Thirty years ago I first defined the blue collar affluent aka the millionaire next door type in a speech and paper that I delivered on behalf of the New York Stock Exchange. This began a lifetime journey of identifying and profiling the myths and realities of the rich.
I discovered that not all millionaires have high social status. In fact, those who are among the least productive in transforming their incomes into wealth are in the higher status occupations. In a 1980 national study of multimillionaires, I found that half of the millionaires in America do not live in upscale neighborhoods. In 1988, I wrote my first book, Marketing to the Affluent, which essentially discussed how to market to the “millionaire next door.” After reading it, one of my colleagues at Georgia State University, Dr. David Schwartz, author of the perennial mega bestseller, The Magic of Thinking Big, suggested that I broaden my work to appeal to a much larger general audience. I followed Dave’s advice and wrote The Millionaire Next Door published in 1996 which answered the question: Who is the typical millionaire in America? This best selling book exploded many common myths about the wealthy in America, revealing that their low-profile and frugal lifestyle were pervasive among this group.
After the success of The Millionaire Next Door, I continued my research with The Millionaire Mind (2000). In this book, I revealed the factors that millionaires, who had three times the wealth as those in The Millionaire Next Door, reported as being most important in explaining their economic success. Among those factors were integrity, discipline, social skills, a supportive spouse, leadership qualities and having a love for one’s vocation. Among the least important were luck, investing in the stock market and having high academic achievement. I responded to the numerous queries I received from women about their lack of representation in my books by writing Millionaire Women Next Door in 2004. Women in business succeed because they work harder and are more frugal than their male counterparts. Women who fail in business typically love their product but not their business.

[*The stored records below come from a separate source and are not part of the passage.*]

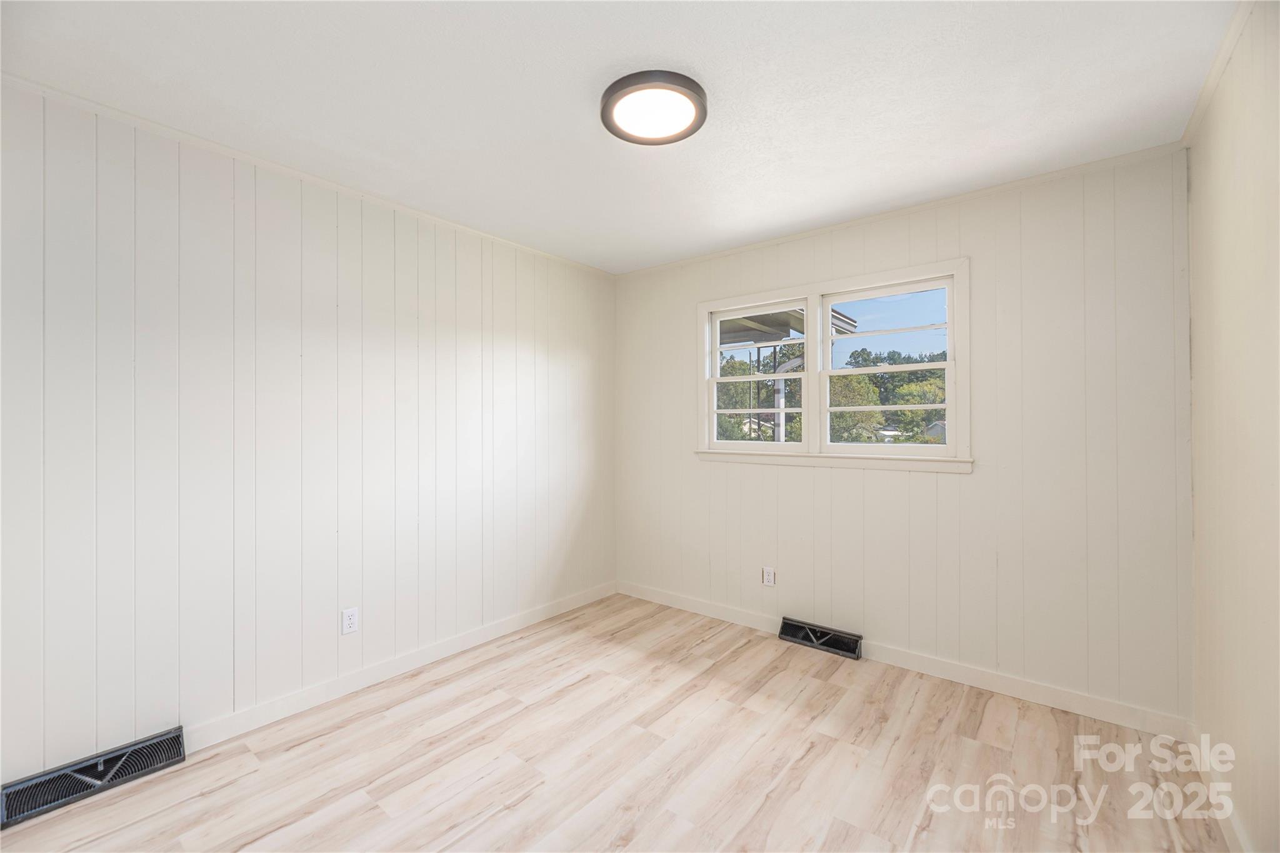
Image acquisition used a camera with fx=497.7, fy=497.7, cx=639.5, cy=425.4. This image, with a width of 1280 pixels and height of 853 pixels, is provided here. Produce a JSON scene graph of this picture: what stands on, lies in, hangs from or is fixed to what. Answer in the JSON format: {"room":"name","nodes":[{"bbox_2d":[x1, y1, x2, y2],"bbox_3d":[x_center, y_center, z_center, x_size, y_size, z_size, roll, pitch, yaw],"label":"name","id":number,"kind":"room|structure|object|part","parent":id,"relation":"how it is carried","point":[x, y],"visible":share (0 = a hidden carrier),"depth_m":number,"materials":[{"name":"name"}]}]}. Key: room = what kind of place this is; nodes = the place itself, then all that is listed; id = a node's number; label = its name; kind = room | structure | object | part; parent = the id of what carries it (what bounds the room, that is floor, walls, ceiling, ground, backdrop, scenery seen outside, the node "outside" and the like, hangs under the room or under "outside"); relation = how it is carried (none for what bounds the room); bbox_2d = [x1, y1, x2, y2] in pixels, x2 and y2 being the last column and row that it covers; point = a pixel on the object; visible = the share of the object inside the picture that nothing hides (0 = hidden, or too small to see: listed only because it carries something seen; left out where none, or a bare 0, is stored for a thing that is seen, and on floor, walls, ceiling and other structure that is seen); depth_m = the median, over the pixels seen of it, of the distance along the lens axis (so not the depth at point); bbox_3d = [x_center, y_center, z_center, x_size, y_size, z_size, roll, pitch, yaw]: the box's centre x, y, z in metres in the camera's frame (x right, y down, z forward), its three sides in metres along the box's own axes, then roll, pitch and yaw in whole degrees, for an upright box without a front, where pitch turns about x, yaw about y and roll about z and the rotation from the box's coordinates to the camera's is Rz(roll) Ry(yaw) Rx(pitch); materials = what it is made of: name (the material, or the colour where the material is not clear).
{"room":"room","nodes":[
{"label":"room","id":0,"kind":"room"},
{"bbox_2d":[0,81,616,788],"bbox_3d":[-1.376,0.069,2.600,0.152,2.441,3.759,0,0,39],"label":"left wall","id":1,"kind":"structure","parent":0,"point":[504,344],"depth_m":2.12,"materials":[{"name":"white paint"}]},
{"bbox_2d":[0,726,184,827],"bbox_3d":[-1.936,1.237,1.773,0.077,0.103,0.441,0,0,39],"label":"floor vent","id":2,"kind":"object","parent":1,"relation":"attached to","point":[104,774],"visible":0.97,"depth_m":1.75,"materials":[{"name":"black metal"}]},
{"bbox_2d":[0,76,613,276],"bbox_3d":[-1.313,-1.136,2.565,0.034,0.039,3.264,0,0,39],"label":"crown molding","id":3,"kind":"structure","parent":1,"relation":"attached to","point":[274,165],"depth_m":2.12,"materials":[{"name":"white paint"}]},
{"bbox_2d":[340,606,359,634],"bbox_3d":[-1.402,0.943,2.408,0.009,0.115,0.071,0,0,39],"label":"wall socket","id":4,"kind":"object","parent":1,"relation":"attached to","point":[352,620],"visible":0.99,"depth_m":2.40,"materials":[{"name":"white plastic"}]},
{"bbox_2d":[186,580,615,750],"bbox_3d":[-1.337,1.249,2.490,0.015,0.096,3.670,0,0,39],"label":"baseboard","id":5,"kind":"structure","parent":1,"relation":"attached to","point":[532,620],"depth_m":2.47,"materials":[{"name":"white paint"}]},
{"bbox_2d":[0,592,1229,852],"bbox_3d":[-0.110,1.347,1.560,3.251,0.118,3.851,0,0,39],"label":"floor","id":6,"kind":"structure","parent":0,"point":[524,712],"depth_m":1.88,"materials":[{"name":"beige wood"}]},
{"bbox_2d":[0,0,1239,273],"bbox_3d":[-0.081,-1.210,1.639,3.387,0.116,3.818,0,0,39],"label":"ceiling","id":7,"kind":"structure","parent":0,"point":[572,100],"depth_m":1.73,"materials":[{"name":"white paint"}]},
{"bbox_2d":[601,70,708,145],"bbox_3d":[0.052,-1.139,1.806,0.381,0.050,0.380,0,0,39],"label":"ceiling light","id":8,"kind":"object","parent":7,"relation":"attached to","point":[690,80],"visible":0.98,"depth_m":1.76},
{"bbox_2d":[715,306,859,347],"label":"porch roof","id":9,"kind":"object","parent":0,"point":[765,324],"visible":0.27,"depth_m":5.06,"materials":[{"name":"metal"}]},
{"bbox_2d":[614,150,1191,726],"bbox_3d":[1.058,0.063,3.058,3.251,2.451,0.149,0,0,39],"label":"back wall","id":10,"kind":"structure","parent":0,"point":[925,237],"depth_m":2.42,"materials":[{"name":"paint"}]},
{"bbox_2d":[761,566,775,586],"bbox_3d":[0.811,0.950,3.134,0.071,0.115,0.009,0,0,39],"label":"wall socket","id":11,"kind":"object","parent":10,"relation":"attached to","point":[770,575],"visible":0.99,"depth_m":3.13,"materials":[{"name":"white plastic"}]},
{"bbox_2d":[778,616,863,660],"bbox_3d":[1.046,1.239,2.919,0.463,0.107,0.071,0,0,39],"label":"floor vent","id":12,"kind":"object","parent":10,"relation":"attached to","point":[792,625],"visible":0.98,"depth_m":2.90,"materials":[{"name":"black metal"}]},
{"bbox_2d":[694,257,970,472],"bbox_3d":[1.068,-0.306,3.044,1.611,1.093,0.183,0,0,39],"label":"window","id":13,"kind":"structure","parent":10,"relation":"in","point":[812,317],"depth_m":2.96,"materials":[{"name":"white"}]},
{"bbox_3d":[0.763,-0.389,3.340,0.775,1.037,0.099,0,0,39],"label":"sash","id":14,"kind":"part","parent":13,"relation":"part of","materials":[{"name":"white paint"}]},
{"bbox_3d":[1.414,-0.361,2.915,0.799,1.005,0.106,0,0,39],"label":"sash","id":15,"kind":"part","parent":13,"relation":"part of","materials":[{"name":"white paint"}]},
{"bbox_2d":[611,140,1188,277],"bbox_3d":[1.022,-1.141,2.976,3.003,0.042,0.032,0,0,39],"label":"crown molding","id":16,"kind":"structure","parent":10,"relation":"attached to","point":[1020,182],"depth_m":2.55,"materials":[{"name":"white paint"}]},
{"bbox_2d":[616,579,1194,740],"bbox_3d":[1.034,1.245,2.968,3.097,0.098,0.014,0,0,39],"label":"baseboard","id":17,"kind":"structure","parent":10,"relation":"attached to","point":[1005,690],"depth_m":2.47,"materials":[{"name":"white paint"}]},
{"bbox_2d":[1188,0,1279,852],"bbox_3d":[1.195,0.066,0.627,0.147,2.466,3.646,0,0,39],"label":"right wall","id":18,"kind":"structure","parent":0,"point":[1235,744],"depth_m":1.49,"materials":[{"name":"beige paint"}]},
{"bbox_2d":[1180,0,1254,148],"bbox_3d":[1.188,-1.157,0.759,0.033,0.045,3.543,0,0,39],"label":"crown molding","id":19,"kind":"structure","parent":18,"relation":"attached to","point":[1213,80],"depth_m":1.59,"materials":[{"name":"white paint"}]},
{"bbox_2d":[1190,730,1251,852],"bbox_3d":[1.202,1.239,0.759,0.014,0.093,3.168,0,0,39],"label":"baseboard","id":20,"kind":"structure","parent":18,"relation":"attached to","point":[1238,834],"depth_m":1.63,"materials":[{"name":"white paint"}]},
{"label":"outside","id":21,"kind":"structure","parent":0,"visible":0},
{"label":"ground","id":22,"kind":"structure","parent":21,"visible":0},
{"bbox_2d":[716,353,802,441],"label":"tree","id":23,"kind":"object","parent":22,"relation":"on","point":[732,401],"visible":0.29,"materials":[{"name":"green plant"}]},
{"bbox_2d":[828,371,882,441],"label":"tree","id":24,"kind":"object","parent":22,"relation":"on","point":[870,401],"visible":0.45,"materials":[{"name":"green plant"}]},
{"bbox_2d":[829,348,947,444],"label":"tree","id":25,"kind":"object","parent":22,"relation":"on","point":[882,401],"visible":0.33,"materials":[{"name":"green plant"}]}
]}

In Stop Acting Rich: And Start Living like a Real Millionaire, I detail why so many people who are not rich hyper spend on luxuries. Often they think that collecting these expensive toys will enhance their overall satisfaction with life. But, as you will read in detail, happiness in life has little to do with what you wear, drive, eat or drink. The people with the greatest satisfaction are those who live below their means. Even during the recent peaks of income production, the residential real estate market and the bull stock market when the main survey for this book was undertaken these millionaires maintained their habits of thrift and frugality. In other words, increasing asset values did not cause the majority of wealthy people to hyperspend.
So who are these hyper spenders really emulating? They are merely mimicking the behaviors of people like themselves who are not rich but act in ways they think the economically successful people act.

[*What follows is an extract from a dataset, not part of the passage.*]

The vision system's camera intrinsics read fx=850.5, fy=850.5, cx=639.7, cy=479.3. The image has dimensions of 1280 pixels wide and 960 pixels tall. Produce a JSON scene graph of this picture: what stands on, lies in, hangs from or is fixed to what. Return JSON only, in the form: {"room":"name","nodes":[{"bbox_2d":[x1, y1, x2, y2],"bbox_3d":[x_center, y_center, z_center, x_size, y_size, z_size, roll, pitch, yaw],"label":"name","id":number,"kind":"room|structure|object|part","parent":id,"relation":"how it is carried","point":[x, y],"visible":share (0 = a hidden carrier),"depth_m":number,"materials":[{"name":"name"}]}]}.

6 thoughts on “Stop Acting Rich: Preface, Part I”
I’m so excited about this book, I loved The Millionaire Next Door. I wish there were a download option but at least there’s the MP3 CD.
Thank you for your work,
thanks, what i have read so far tells me that there is still hope for me to become a multi millionaire
I read “The Millionaire Next Door” twice. It is loaded with information. I’ve had it on my coffee table for years. Everyone that see’s it– want to know more!
I have never found anything in this book but TRUTH and good knowledge. If more people would take the time to read and understand, they could really prosper and maybe-just maybe-become a millionaire.

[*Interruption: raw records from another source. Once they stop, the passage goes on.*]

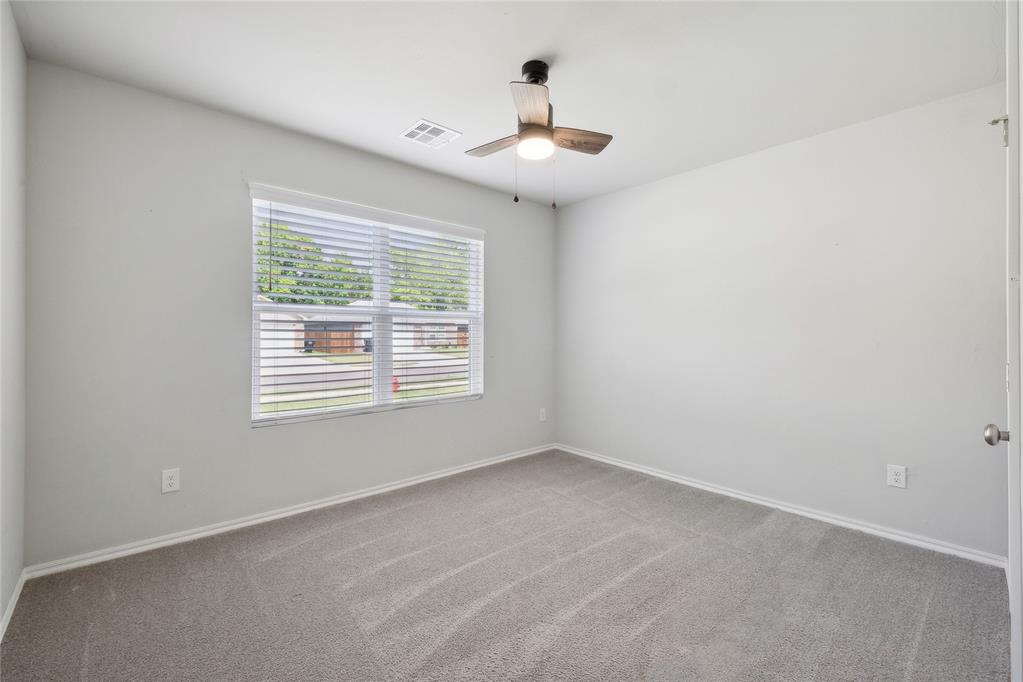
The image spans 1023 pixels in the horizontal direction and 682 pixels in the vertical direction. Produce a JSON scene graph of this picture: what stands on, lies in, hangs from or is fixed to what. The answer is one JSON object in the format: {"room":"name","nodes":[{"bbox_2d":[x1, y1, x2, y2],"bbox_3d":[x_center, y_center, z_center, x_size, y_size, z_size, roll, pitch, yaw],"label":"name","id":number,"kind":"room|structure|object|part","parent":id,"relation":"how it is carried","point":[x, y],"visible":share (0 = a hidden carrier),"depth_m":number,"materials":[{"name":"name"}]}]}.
{"room":"bedroom","nodes":[
{"label":"bedroom","id":0,"kind":"room"},
{"bbox_2d":[0,0,27,636],"bbox_3d":[-1.311,-0.104,0.662,0.155,2.529,3.318,0,0,-42],"label":"left wall","id":1,"kind":"structure","parent":0,"point":[1,611],"depth_m":1.68,"materials":[{"name":"grey paint"}]},
{"bbox_2d":[0,568,26,641],"bbox_3d":[-1.320,1.123,0.790,0.014,0.072,3.147,0,0,-42],"label":"baseboard","id":2,"kind":"structure","parent":1,"relation":"attached to","point":[21,585],"depth_m":1.68,"materials":[{"name":"white paint"}]},
{"bbox_2d":[23,59,554,568],"bbox_3d":[-0.932,-0.093,3.137,3.708,2.496,0.157,0,0,-42],"label":"back wall","id":3,"kind":"structure","parent":0,"point":[489,402],"depth_m":2.25,"materials":[{"name":"grey paint"}]},
{"bbox_2d":[161,468,180,493],"bbox_3d":[-1.899,0.782,2.217,0.076,0.123,0.008,0,0,-42],"label":"wall socket","id":4,"kind":"object","parent":3,"relation":"attached to","point":[173,482],"visible":0.99,"depth_m":2.21,"materials":[{"name":"white plastic"}]},
{"bbox_2d":[26,444,555,579],"bbox_3d":[-0.911,1.116,3.078,3.543,0.070,0.015,0,0,-42],"label":"baseboard","id":5,"kind":"structure","parent":3,"relation":"attached to","point":[125,551],"depth_m":2.43,"materials":[{"name":"white paint"}]},
{"bbox_2d":[248,185,483,427],"bbox_3d":[-1.001,-0.201,3.138,1.793,1.513,0.107,0,0,-42],"label":"window","id":6,"kind":"structure","parent":3,"relation":"in","point":[377,293],"depth_m":3.05,"materials":[{"name":"white plastic"}]},
{"bbox_2d":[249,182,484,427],"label":"window blinds","id":7,"kind":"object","parent":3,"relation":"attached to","point":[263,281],"visible":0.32,"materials":[{"name":"white plastic"}]},
{"bbox_2d":[538,407,546,421],"bbox_3d":[0.321,0.763,4.070,0.082,0.133,0.012,0,0,-42],"label":"wall outlet","id":8,"kind":"object","parent":3,"relation":"attached to","point":[543,412],"visible":0.99,"depth_m":4.06,"materials":[{"name":"white plastic"}]},
{"bbox_2d":[6,0,1005,207],"bbox_3d":[0.169,-1.386,1.809,3.760,0.118,3.667,0,0,-42],"label":"ceiling","id":9,"kind":"structure","parent":0,"point":[413,108],"depth_m":1.93,"materials":[{"name":"white paint"}]},
{"bbox_2d":[399,119,461,148],"bbox_3d":[-0.533,-1.339,2.599,0.296,0.010,0.282,0,0,-42],"label":"ceiling vent","id":10,"kind":"object","parent":9,"relation":"attached to","point":[419,124],"visible":0.99,"depth_m":2.58,"materials":[{"name":"white metal"}]},
{"bbox_2d":[463,59,611,207],"bbox_3d":[0.105,-1.001,1.987,0.746,0.703,0.746,0,0,-42],"label":"ceiling fan","id":11,"kind":"object","parent":9,"relation":"hanging from","point":[531,124],"visible":0.98,"depth_m":1.93,"materials":[{"name":"metal"}]},
{"bbox_3d":[-0.073,-1.011,2.076,0.156,0.036,0.392,0,0,-42],"label":"blade","id":12,"kind":"part","parent":11,"relation":"part of","materials":[{"name":"brown wood"}]},
{"bbox_3d":[0.088,-0.997,1.721,0.196,0.041,0.421,0,0,-42],"label":"blade","id":13,"kind":"part","parent":11,"relation":"part of","materials":[{"name":"brown wood"}]},
{"bbox_3d":[0.119,-1.302,2.000,0.141,0.134,0.150,0,0,-42],"label":"canopy","id":14,"kind":"part","parent":11,"relation":"part of","materials":[{"name":"black metal"}]},
{"bbox_3d":[0.109,-0.964,2.006,0.168,0.067,0.170,0,0,-42],"label":"globe","id":15,"kind":"part","parent":11,"relation":"part of","materials":[{"name":"white glass"}]},
{"bbox_3d":[0.303,-1.014,2.015,0.390,0.042,0.161,0,0,-42],"label":"blade","id":16,"kind":"part","parent":11,"relation":"part of","materials":[{"name":"brown wood"}]},
{"bbox_2d":[0,449,1015,681],"bbox_3d":[0.170,1.201,1.751,3.676,0.106,3.804,0,0,-42],"label":"carpet floor","id":17,"kind":"structure","parent":0,"point":[325,539],"depth_m":1.78,"materials":[{"name":"grey carpet"}]},
{"bbox_2d":[556,81,1012,559],"bbox_3d":[1.594,-0.084,3.079,0.157,2.489,3.394,0,0,-42],"label":"right wall","id":18,"kind":"structure","parent":0,"point":[569,207],"depth_m":2.54,"materials":[{"name":"paint"}]},
{"bbox_2d":[553,444,1008,568],"bbox_3d":[1.503,1.122,3.072,0.015,0.071,3.091,0,0,-42],"label":"baseboard","id":19,"kind":"structure","parent":18,"relation":"attached to","point":[737,496],"depth_m":2.55,"materials":[{"name":"white paint"}]},
{"bbox_2d":[886,464,906,488],"bbox_3d":[2.219,0.783,2.290,0.008,0.122,0.078,0,0,-42],"label":"wall socket","id":20,"kind":"object","parent":18,"relation":"attached to","point":[901,472],"visible":0.99,"depth_m":2.29,"materials":[{"name":"white plastic"}]},
{"bbox_2d":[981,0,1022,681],"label":"door","id":21,"kind":"structure","parent":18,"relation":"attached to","point":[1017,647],"depth_m":1.07,"materials":[{"name":"white paint"}]},
{"bbox_2d":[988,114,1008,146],"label":"door hinge","id":22,"kind":"object","parent":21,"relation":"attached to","point":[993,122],"visible":0.77,"depth_m":1.37,"materials":[{"name":"silver metal"}]},
{"label":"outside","id":23,"kind":"structure","parent":0,"visible":0},
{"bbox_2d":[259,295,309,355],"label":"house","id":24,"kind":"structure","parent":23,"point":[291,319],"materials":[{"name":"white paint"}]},
{"bbox_2d":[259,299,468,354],"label":"house","id":25,"kind":"structure","parent":23,"point":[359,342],"materials":[{"name":"brick"}]},
{"bbox_2d":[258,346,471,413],"label":"lawn","id":26,"kind":"structure","parent":23,"point":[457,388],"materials":[{"name":"green plant"}]},
{"bbox_2d":[392,376,400,391],"bbox_3d":[-3.447,1.274,11.814,0.297,0.508,0.291,0,0,-42],"label":"fire hydrant","id":27,"kind":"object","parent":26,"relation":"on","point":[395,382],"visible":0.52,"depth_m":11.74,"materials":[{"name":"red metal"}]},
{"bbox_2d":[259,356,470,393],"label":"street","id":28,"kind":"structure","parent":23,"point":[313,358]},
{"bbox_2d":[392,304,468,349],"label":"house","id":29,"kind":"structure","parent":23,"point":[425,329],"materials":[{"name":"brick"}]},
{"label":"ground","id":30,"kind":"structure","parent":23,"visible":0},
{"bbox_2d":[303,339,315,352],"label":"trash bin","id":31,"kind":"object","parent":30,"relation":"on","point":[309,344],"visible":0.57,"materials":[{"name":"black plastic"}]},
{"bbox_2d":[256,218,369,305],"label":"tree","id":32,"kind":"object","parent":30,"relation":"on","point":[263,281],"visible":0.37,"materials":[{"name":"green plant"}]},
{"bbox_2d":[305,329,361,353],"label":"wooden fence","id":33,"kind":"object","parent":30,"relation":"on","point":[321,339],"visible":0.51,"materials":[{"name":"brown wood"}]},
{"bbox_2d":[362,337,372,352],"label":"trash bin","id":34,"kind":"object","parent":30,"relation":"on","point":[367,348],"visible":0.42,"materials":[{"name":"plastic"}]},
{"bbox_2d":[388,236,470,311],"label":"tree","id":35,"kind":"object","parent":30,"relation":"on","point":[431,307],"visible":0.37,"materials":[{"name":"green plant"}]}
]}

Thanks, keep ’em coming!!!
I am so excited to read this book. Despite having higher incomes than all of our friends, my husband and I live in the smallest house, drive the cheapest (paid cash for)cars, and spend the least amount of money. Our friends are always buying new TV’s, cars, and remodeling things in their homes (all of which they have to borrow money for). We are the only couple with any real savings or retirement. It is hard not to get sucked into “consumerism” when you are surrounded by people who buy things. Reading books like this remind and reassure me of the road we are on! Can’t wait to read it…thanks!
I have read The Millionaire Next door in 2007 which was given by my Mentor and and more than a father but unfortunately He left the world in 2007 only. When I started reading this Book I was in Debt but after reading this book, which ofcourse change my psychology towards money spending. How money involved emotion in day to day life. Then Finally in 2008 I discovered Dave Ramsey, A awesome personality. Today just after 3 years I am debt free and on they way to becoming rich. Thanks to Dr. Thomas Staney & Late Dr. Neeraj Datta who gave this book to me.
The title really opened my eyes even wider now, because i thought one would have to act a certain way,before other things change. I am going to purchase this book this week.